Eddie Redmayne’s portrayal of Stephen Hawking in The Theory of Everything is a revelation. He seems to be Stephen, even more than other actors seem to inhabit the characters they play, probably because the characteristics of the renowned scientist are so unique and so familiar: the mechanical yet meaningful smile, the slant of the head, the electronic voice.
We first meet Stephen at Cambridge before he is diagnosed with Motor Neuron Disease, and the film tells the story of how he met his future wife, Jane (Felicity Jones), and their life together up to the time when their marriage ended.

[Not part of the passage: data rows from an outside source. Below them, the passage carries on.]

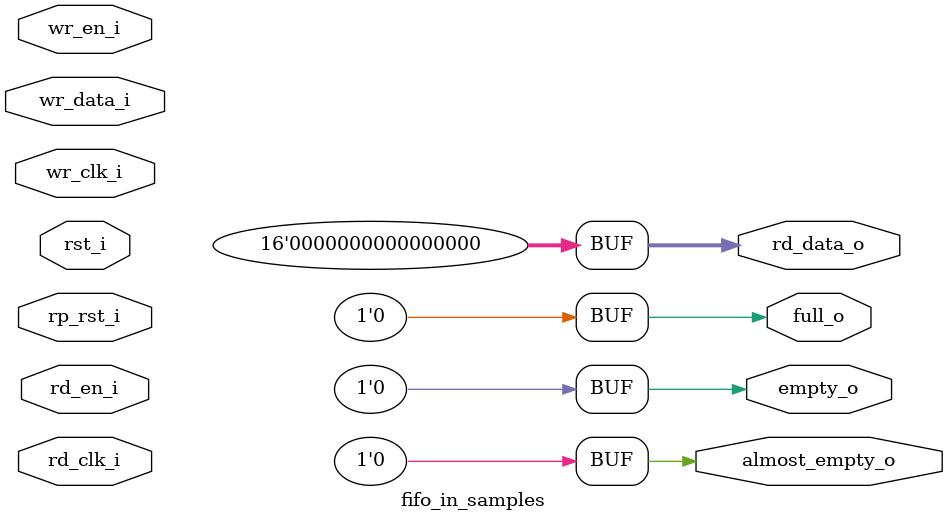
<source format=v>
module fifo_in_samples(	// file.cleaned.mlir:2:3
  input         wr_clk_i,	// file.cleaned.mlir:2:33
                rd_clk_i,	// file.cleaned.mlir:2:52
                rst_i,	// file.cleaned.mlir:2:71
                rp_rst_i,	// file.cleaned.mlir:2:87
                wr_en_i,	// file.cleaned.mlir:2:106
                rd_en_i,	// file.cleaned.mlir:2:124
  input  [15:0] wr_data_i,	// file.cleaned.mlir:2:142
  output        full_o,	// file.cleaned.mlir:2:164
                empty_o,	// file.cleaned.mlir:2:181
                almost_empty_o,	// file.cleaned.mlir:2:199
  output [15:0] rd_data_o	// file.cleaned.mlir:2:224
);

  assign full_o = 1'h0;	// file.cleaned.mlir:3:14, :5:5
  assign empty_o = 1'h0;	// file.cleaned.mlir:3:14, :5:5
  assign almost_empty_o = 1'h0;	// file.cleaned.mlir:3:14, :5:5
  assign rd_data_o = 16'h0;	// file.cleaned.mlir:4:15, :5:5
endmodule


</source>
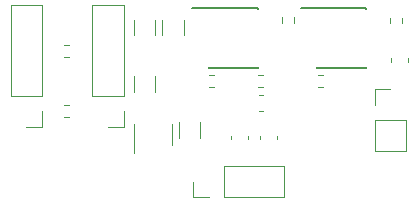
<source format=gbr>
G04 #@! TF.FileFunction,Legend,Top*
%FSLAX46Y46*%
G04 Gerber Fmt 4.6, Leading zero omitted, Abs format (unit mm)*
G04 Created by KiCad (PCBNEW 4.0.7-e2-6376~60~ubuntu17.10.1) date Wed Nov 22 12:07:43 2017*
%MOMM*%
%LPD*%
G01*
G04 APERTURE LIST*
%ADD10C,0.100000*%
%ADD11C,0.120000*%
%ADD12C,0.150000*%
G04 APERTURE END LIST*
D10*
D11*
X109290000Y-107345000D02*
X109290000Y-106045000D01*
X111110000Y-107345000D02*
X111110000Y-106045000D01*
X110690000Y-116045000D02*
X110690000Y-114745000D01*
X112510000Y-116045000D02*
X112510000Y-114745000D01*
X106890000Y-112145000D02*
X106890000Y-110845000D01*
X108710000Y-112145000D02*
X108710000Y-110845000D01*
X100940464Y-113290000D02*
X101380464Y-113290000D01*
X100940464Y-114310000D02*
X101380464Y-114310000D01*
X100940464Y-108194414D02*
X101380464Y-108194414D01*
X100940464Y-109214414D02*
X101380464Y-109214414D01*
X117795000Y-111710000D02*
X117355000Y-111710000D01*
X117795000Y-110690000D02*
X117355000Y-110690000D01*
X129610000Y-105905000D02*
X129610000Y-106345000D01*
X128590000Y-105905000D02*
X128590000Y-106345000D01*
X122895000Y-111710000D02*
X122455000Y-111710000D01*
X122895000Y-110690000D02*
X122455000Y-110690000D01*
X120410000Y-105855000D02*
X120410000Y-106295000D01*
X119390000Y-105855000D02*
X119390000Y-106295000D01*
X113695000Y-111710000D02*
X113255000Y-111710000D01*
X113695000Y-110690000D02*
X113255000Y-110690000D01*
X127270000Y-117130000D02*
X129930000Y-117130000D01*
X127270000Y-114530000D02*
X127270000Y-117130000D01*
X129930000Y-114530000D02*
X129930000Y-117130000D01*
X127270000Y-114530000D02*
X129930000Y-114530000D01*
X127270000Y-113260000D02*
X127270000Y-111930000D01*
X127270000Y-111930000D02*
X128600000Y-111930000D01*
X106030000Y-104830000D02*
X103370000Y-104830000D01*
X106030000Y-112510000D02*
X106030000Y-104830000D01*
X103370000Y-112510000D02*
X103370000Y-104830000D01*
X106030000Y-112510000D02*
X103370000Y-112510000D01*
X106030000Y-113780000D02*
X106030000Y-115110000D01*
X106030000Y-115110000D02*
X104700000Y-115110000D01*
X119625163Y-121098751D02*
X119625163Y-118438751D01*
X114485163Y-121098751D02*
X119625163Y-121098751D01*
X114485163Y-118438751D02*
X119625163Y-118438751D01*
X114485163Y-121098751D02*
X114485163Y-118438751D01*
X113215163Y-121098751D02*
X111885163Y-121098751D01*
X111885163Y-121098751D02*
X111885163Y-119768751D01*
X99115464Y-104834414D02*
X96455464Y-104834414D01*
X99115464Y-112514414D02*
X99115464Y-104834414D01*
X96455464Y-112514414D02*
X96455464Y-104834414D01*
X99115464Y-112514414D02*
X96455464Y-112514414D01*
X99115464Y-113784414D02*
X99115464Y-115114414D01*
X99115464Y-115114414D02*
X97785464Y-115114414D01*
X108710000Y-106045000D02*
X108710000Y-107345000D01*
X106890000Y-106045000D02*
X106890000Y-107345000D01*
X130110000Y-109305000D02*
X130110000Y-109605000D01*
X128690000Y-109305000D02*
X128690000Y-109605000D01*
X117605163Y-116163751D02*
X117605163Y-115863751D01*
X119025163Y-116163751D02*
X119025163Y-115863751D01*
X115105163Y-116163751D02*
X115105163Y-115863751D01*
X116525163Y-116163751D02*
X116525163Y-115863751D01*
X117495000Y-112390000D02*
X117795000Y-112390000D01*
X117495000Y-113810000D02*
X117795000Y-113810000D01*
D12*
X113225000Y-105025000D02*
X113225000Y-105075000D01*
X117375000Y-105025000D02*
X117375000Y-105170000D01*
X117375000Y-110175000D02*
X117375000Y-110030000D01*
X113225000Y-110175000D02*
X113225000Y-110030000D01*
X113225000Y-105025000D02*
X117375000Y-105025000D01*
X113225000Y-110175000D02*
X117375000Y-110175000D01*
X113225000Y-105075000D02*
X111825000Y-105075000D01*
X122425000Y-105025000D02*
X122425000Y-105075000D01*
X126575000Y-105025000D02*
X126575000Y-105170000D01*
X126575000Y-110175000D02*
X126575000Y-110030000D01*
X122425000Y-110175000D02*
X122425000Y-110030000D01*
X122425000Y-105025000D02*
X126575000Y-105025000D01*
X122425000Y-110175000D02*
X126575000Y-110175000D01*
X122425000Y-105075000D02*
X121025000Y-105075000D01*
D11*
X110110000Y-116700000D02*
X110110000Y-114900000D01*
X106890000Y-114900000D02*
X106890000Y-117350000D01*
M02*

</source>
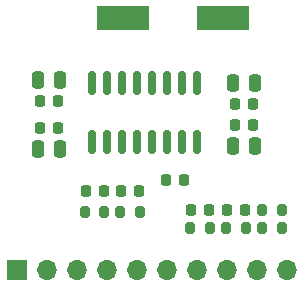
<source format=gbr>
%TF.GenerationSoftware,KiCad,Pcbnew,7.0.7*%
%TF.CreationDate,2025-01-01T11:59:36+10:30*%
%TF.ProjectId,V9261F_Breakout,56393236-3146-45f4-9272-65616b6f7574,rev?*%
%TF.SameCoordinates,Original*%
%TF.FileFunction,Soldermask,Top*%
%TF.FilePolarity,Negative*%
%FSLAX46Y46*%
G04 Gerber Fmt 4.6, Leading zero omitted, Abs format (unit mm)*
G04 Created by KiCad (PCBNEW 7.0.7) date 2025-01-01 11:59:36*
%MOMM*%
%LPD*%
G01*
G04 APERTURE LIST*
G04 Aperture macros list*
%AMRoundRect*
0 Rectangle with rounded corners*
0 $1 Rounding radius*
0 $2 $3 $4 $5 $6 $7 $8 $9 X,Y pos of 4 corners*
0 Add a 4 corners polygon primitive as box body*
4,1,4,$2,$3,$4,$5,$6,$7,$8,$9,$2,$3,0*
0 Add four circle primitives for the rounded corners*
1,1,$1+$1,$2,$3*
1,1,$1+$1,$4,$5*
1,1,$1+$1,$6,$7*
1,1,$1+$1,$8,$9*
0 Add four rect primitives between the rounded corners*
20,1,$1+$1,$2,$3,$4,$5,0*
20,1,$1+$1,$4,$5,$6,$7,0*
20,1,$1+$1,$6,$7,$8,$9,0*
20,1,$1+$1,$8,$9,$2,$3,0*%
G04 Aperture macros list end*
%ADD10RoundRect,0.250000X-0.250000X-0.475000X0.250000X-0.475000X0.250000X0.475000X-0.250000X0.475000X0*%
%ADD11RoundRect,0.250000X0.250000X0.475000X-0.250000X0.475000X-0.250000X-0.475000X0.250000X-0.475000X0*%
%ADD12RoundRect,0.225000X-0.225000X-0.250000X0.225000X-0.250000X0.225000X0.250000X-0.225000X0.250000X0*%
%ADD13R,4.500000X2.000000*%
%ADD14RoundRect,0.200000X0.200000X0.275000X-0.200000X0.275000X-0.200000X-0.275000X0.200000X-0.275000X0*%
%ADD15RoundRect,0.225000X0.225000X0.250000X-0.225000X0.250000X-0.225000X-0.250000X0.225000X-0.250000X0*%
%ADD16R,1.700000X1.700000*%
%ADD17O,1.700000X1.700000*%
%ADD18RoundRect,0.150000X0.150000X-0.850000X0.150000X0.850000X-0.150000X0.850000X-0.150000X-0.850000X0*%
%ADD19RoundRect,0.200000X-0.200000X-0.275000X0.200000X-0.275000X0.200000X0.275000X-0.200000X0.275000X0*%
G04 APERTURE END LIST*
D10*
%TO.C,C3*%
X141417000Y-83566000D03*
X143317000Y-83566000D03*
%TD*%
D11*
%TO.C,C8*%
X143317000Y-89408000D03*
X141417000Y-89408000D03*
%TD*%
D12*
%TO.C,C2*%
X141592000Y-85344000D03*
X143142000Y-85344000D03*
%TD*%
%TO.C,C10*%
X154406000Y-94615000D03*
X155956000Y-94615000D03*
%TD*%
D13*
%TO.C,Y1*%
X157158000Y-78359000D03*
X148658000Y-78359000D03*
%TD*%
D14*
%TO.C,R6*%
X150050000Y-94742000D03*
X148400000Y-94742000D03*
%TD*%
D15*
%TO.C,C5*%
X159652000Y-87376000D03*
X158102000Y-87376000D03*
%TD*%
D10*
%TO.C,C4*%
X157927000Y-83820000D03*
X159827000Y-83820000D03*
%TD*%
D14*
%TO.C,R3*%
X156006000Y-96139000D03*
X154356000Y-96139000D03*
%TD*%
D15*
%TO.C,C12*%
X147029000Y-92964000D03*
X145479000Y-92964000D03*
%TD*%
D12*
%TO.C,C11*%
X157467000Y-94615000D03*
X159017000Y-94615000D03*
%TD*%
D16*
%TO.C,J1*%
X139700000Y-99695000D03*
D17*
X142240000Y-99695000D03*
X144780000Y-99695000D03*
X147320000Y-99695000D03*
X149860000Y-99695000D03*
X152400000Y-99695000D03*
X154940000Y-99695000D03*
X157480000Y-99695000D03*
X160020000Y-99695000D03*
X162560000Y-99695000D03*
%TD*%
D18*
%TO.C,U1*%
X146050000Y-88860000D03*
X147320000Y-88860000D03*
X148590000Y-88860000D03*
X149860000Y-88860000D03*
X151130000Y-88860000D03*
X152400000Y-88860000D03*
X153670000Y-88860000D03*
X154940000Y-88860000D03*
X154940000Y-83860000D03*
X153670000Y-83860000D03*
X152400000Y-83860000D03*
X151130000Y-83860000D03*
X149860000Y-83860000D03*
X148590000Y-83860000D03*
X147320000Y-83860000D03*
X146050000Y-83860000D03*
%TD*%
D19*
%TO.C,R1*%
X157404000Y-96139000D03*
X159054000Y-96139000D03*
%TD*%
%TO.C,R2*%
X160452000Y-96139000D03*
X162102000Y-96139000D03*
%TD*%
D15*
%TO.C,C13*%
X150013000Y-92964000D03*
X148463000Y-92964000D03*
%TD*%
D12*
%TO.C,C1*%
X158102000Y-85598000D03*
X159652000Y-85598000D03*
%TD*%
%TO.C,C9*%
X152260000Y-92075000D03*
X153810000Y-92075000D03*
%TD*%
D19*
%TO.C,R5*%
X145416000Y-94742000D03*
X147066000Y-94742000D03*
%TD*%
D15*
%TO.C,C7*%
X143142000Y-87630000D03*
X141592000Y-87630000D03*
%TD*%
D14*
%TO.C,R4*%
X162102000Y-94615000D03*
X160452000Y-94615000D03*
%TD*%
D11*
%TO.C,C6*%
X159827000Y-89154000D03*
X157927000Y-89154000D03*
%TD*%
M02*

</source>
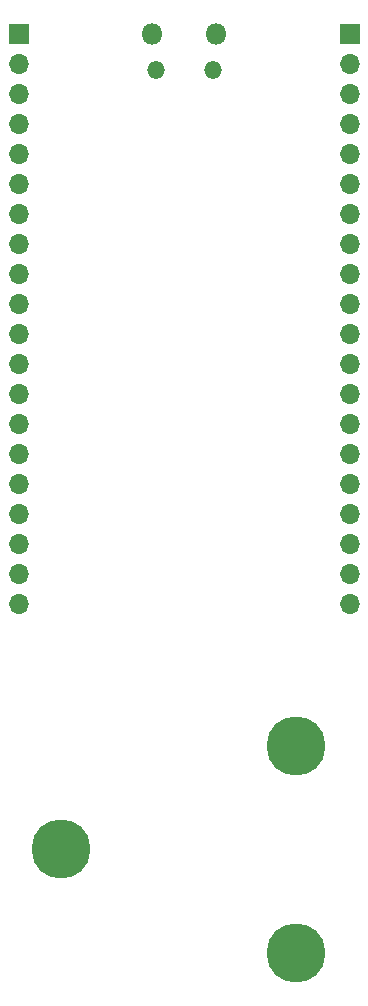
<source format=gbr>
%TF.GenerationSoftware,KiCad,Pcbnew,(6.0.4)*%
%TF.CreationDate,2022-11-15T10:47:26+01:00*%
%TF.ProjectId,tp1,7470312e-6b69-4636-9164-5f7063625858,rev?*%
%TF.SameCoordinates,Original*%
%TF.FileFunction,Soldermask,Bot*%
%TF.FilePolarity,Negative*%
%FSLAX46Y46*%
G04 Gerber Fmt 4.6, Leading zero omitted, Abs format (unit mm)*
G04 Created by KiCad (PCBNEW (6.0.4)) date 2022-11-15 10:47:26*
%MOMM*%
%LPD*%
G01*
G04 APERTURE LIST*
%ADD10O,1.500000X1.500000*%
%ADD11O,1.800000X1.800000*%
%ADD12R,1.700000X1.700000*%
%ADD13O,1.700000X1.700000*%
%ADD14C,5.000000*%
G04 APERTURE END LIST*
D10*
%TO.C,U2*%
X142925000Y-54030000D03*
X138075000Y-54030000D03*
D11*
X143225000Y-51000000D03*
X137775000Y-51000000D03*
%TD*%
D12*
%TO.C,J2*%
X154500000Y-51000000D03*
D13*
X154500000Y-53540000D03*
X154500000Y-56080000D03*
X154500000Y-58620000D03*
X154500000Y-61160000D03*
X154500000Y-63700000D03*
X154500000Y-66240000D03*
X154500000Y-68780000D03*
X154500000Y-71320000D03*
X154500000Y-73860000D03*
X154500000Y-76400000D03*
X154500000Y-78940000D03*
X154500000Y-81480000D03*
X154500000Y-84020000D03*
X154500000Y-86560000D03*
X154500000Y-89100000D03*
X154500000Y-91640000D03*
X154500000Y-94180000D03*
X154500000Y-96720000D03*
X154500000Y-99260000D03*
%TD*%
D12*
%TO.C,J1*%
X126500000Y-51000000D03*
D13*
X126500000Y-53540000D03*
X126500000Y-56080000D03*
X126500000Y-58620000D03*
X126500000Y-61160000D03*
X126500000Y-63700000D03*
X126500000Y-66240000D03*
X126500000Y-68780000D03*
X126500000Y-71320000D03*
X126500000Y-73860000D03*
X126500000Y-76400000D03*
X126500000Y-78940000D03*
X126500000Y-81480000D03*
X126500000Y-84020000D03*
X126500000Y-86560000D03*
X126500000Y-89100000D03*
X126500000Y-91640000D03*
X126500000Y-94180000D03*
X126500000Y-96720000D03*
X126500000Y-99260000D03*
%TD*%
D14*
%TO.C,JIG1*%
X130050000Y-120000000D03*
X149950000Y-128750000D03*
X149950000Y-111250000D03*
%TD*%
M02*

</source>
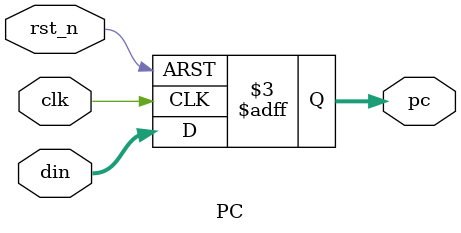
<source format=v>
module PC (
    input  wire        clk  ,
    input  wire        rst_n,
    input  wire [31:0] din  ,
    output reg  [31:0] pc
);

always @ (posedge clk or negedge rst_n) begin
    if (~rst_n) pc <= -4; // 初始给 -4, 避免覆盖
        else pc <= din;
end

endmodule

</source>
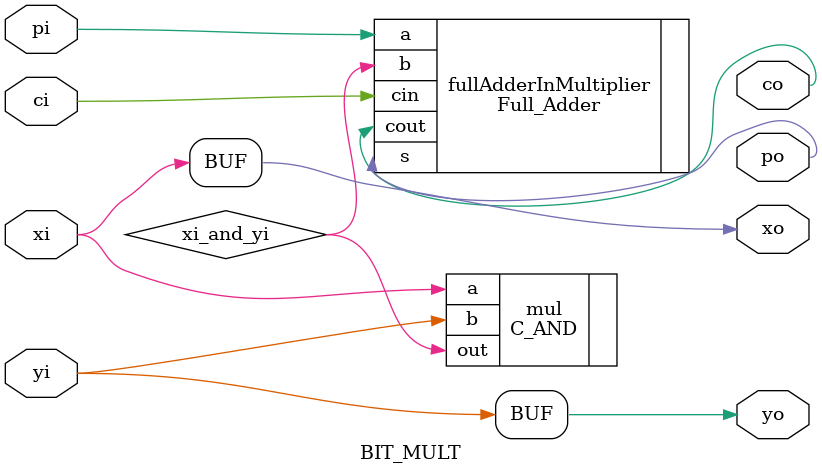
<source format=v>
module BIT_MULT(input xi, yi, pi, ci, output xo, yo, po, co);

    wire xi_and_yi;
    C_AND mul (.a(xi),.b(yi),.out(xi_and_yi));

    Full_Adder fullAdderInMultiplier(.a(pi), .b(xi_and_yi), .cin(ci), .s(po), .cout(co));

    assign xo = xi;
    assign yo = yi;

endmodule
</source>
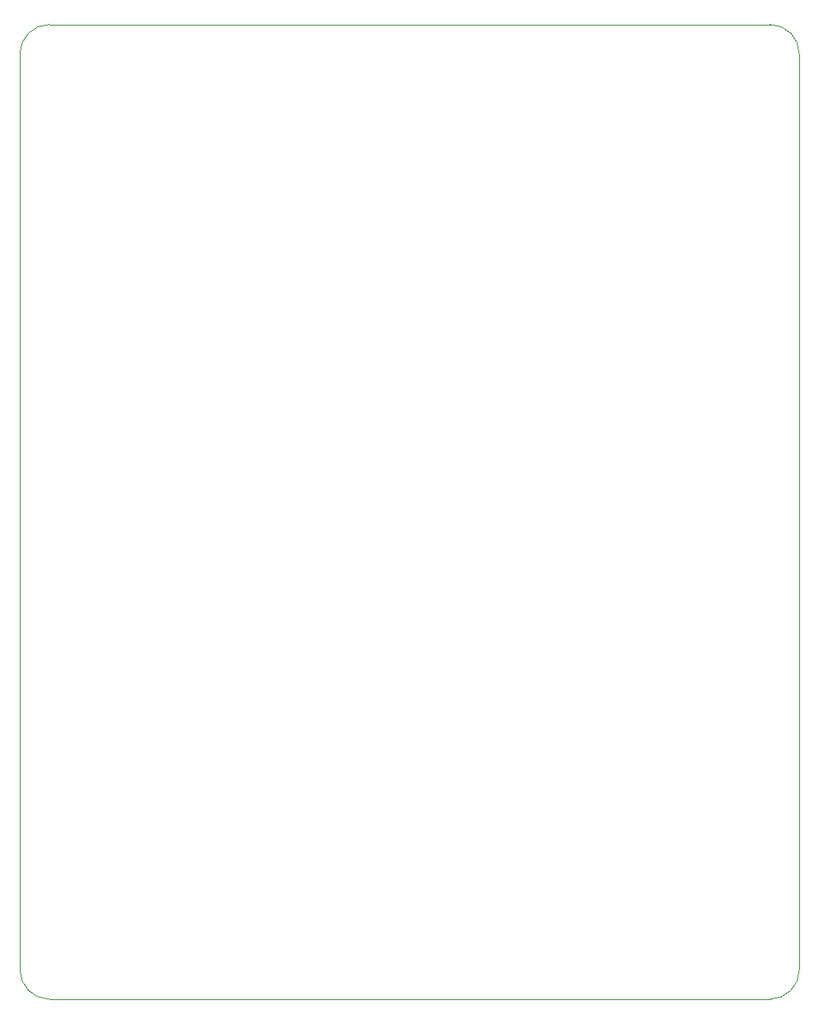
<source format=gm1>
%TF.GenerationSoftware,KiCad,Pcbnew,7.0.6*%
%TF.CreationDate,2023-07-29T04:39:02-03:00*%
%TF.ProjectId,OpenLabGeniosNano_V1,4f70656e-4c61-4624-9765-6e696f734e61,V1.0*%
%TF.SameCoordinates,Original*%
%TF.FileFunction,Profile,NP*%
%FSLAX46Y46*%
G04 Gerber Fmt 4.6, Leading zero omitted, Abs format (unit mm)*
G04 Created by KiCad (PCBNEW 7.0.6) date 2023-07-29 04:39:02*
%MOMM*%
%LPD*%
G01*
G04 APERTURE LIST*
%TA.AperFunction,Profile*%
%ADD10C,0.100000*%
%TD*%
G04 APERTURE END LIST*
D10*
X150860000Y-29340000D02*
G75*
G03*
X147860000Y-26340000I-3000000J0D01*
G01*
X147860000Y-26340000D02*
X73860000Y-26340000D01*
X147860000Y-126340000D02*
G75*
G03*
X150860000Y-123340000I0J3000000D01*
G01*
X70860000Y-29340000D02*
X70860000Y-123340000D01*
X73860000Y-26340000D02*
G75*
G03*
X70860000Y-29340000I0J-3000000D01*
G01*
X150860000Y-123340000D02*
X150860000Y-29340000D01*
X73860000Y-126340000D02*
X147860000Y-126340000D01*
X70860000Y-123340000D02*
G75*
G03*
X73860000Y-126340000I3000000J0D01*
G01*
M02*

</source>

Although some of the incidents are not factually accurate, a common phenomenon in film biographies, this may not be the most annoying feature to anyone who thinks of themselves as a scientist. For this is really a love story, so it is perhaps understandable that the film does not linger on the most important factor in Hawking’s life: science. The film is based on Jane Hawking’s biography, Travelling to Infinity: My Life with Stephen, and there are a few sequences where Stephen is chalking up mathematical equations and talking to professors, but these are almost incidental. This may seem strange but it also seems right, because the film is about relationships - those between Stephen and Jane, and later on between the couple and Elaine Mason and Jonathan Jones, who subsequently become their respective second spouses.
Stephen Hawking himself apparently approved of the film, which is very pleasing to know because the story of his remarkable life is not only fascinating and very moving, it is also incomplete. In his early 20s Stephen was given only two years to live, but at the age of 73 he is still working on the ‘real’ theory of everything.